* **Recorded data**
=-=-=-=-=

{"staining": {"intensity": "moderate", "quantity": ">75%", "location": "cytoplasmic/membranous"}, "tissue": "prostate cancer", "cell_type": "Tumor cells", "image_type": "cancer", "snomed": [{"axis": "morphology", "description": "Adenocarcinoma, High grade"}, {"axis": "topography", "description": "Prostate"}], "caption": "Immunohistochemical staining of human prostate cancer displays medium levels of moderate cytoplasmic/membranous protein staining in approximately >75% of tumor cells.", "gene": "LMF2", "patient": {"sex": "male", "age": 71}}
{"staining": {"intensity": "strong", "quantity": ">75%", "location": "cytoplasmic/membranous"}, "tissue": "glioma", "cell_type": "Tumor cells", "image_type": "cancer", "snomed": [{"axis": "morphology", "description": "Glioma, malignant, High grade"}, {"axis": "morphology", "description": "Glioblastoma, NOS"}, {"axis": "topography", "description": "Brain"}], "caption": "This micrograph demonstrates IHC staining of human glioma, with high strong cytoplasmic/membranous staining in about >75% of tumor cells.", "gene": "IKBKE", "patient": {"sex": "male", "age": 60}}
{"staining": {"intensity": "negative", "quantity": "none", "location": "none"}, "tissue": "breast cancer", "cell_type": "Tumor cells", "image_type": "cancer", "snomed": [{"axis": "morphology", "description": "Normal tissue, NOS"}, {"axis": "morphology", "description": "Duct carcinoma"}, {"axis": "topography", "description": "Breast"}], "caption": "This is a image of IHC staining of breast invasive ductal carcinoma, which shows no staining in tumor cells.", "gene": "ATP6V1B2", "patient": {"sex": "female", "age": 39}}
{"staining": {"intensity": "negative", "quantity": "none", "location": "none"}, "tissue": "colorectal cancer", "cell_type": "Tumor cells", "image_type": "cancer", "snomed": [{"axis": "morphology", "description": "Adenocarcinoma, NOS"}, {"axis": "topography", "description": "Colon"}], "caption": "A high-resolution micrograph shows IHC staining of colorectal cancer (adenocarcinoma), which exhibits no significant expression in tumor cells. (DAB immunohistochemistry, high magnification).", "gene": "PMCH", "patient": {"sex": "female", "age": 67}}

=-=-=-=-=

The string "grade" may appear on lines of the data above; give the number of those lines and nothing more.

2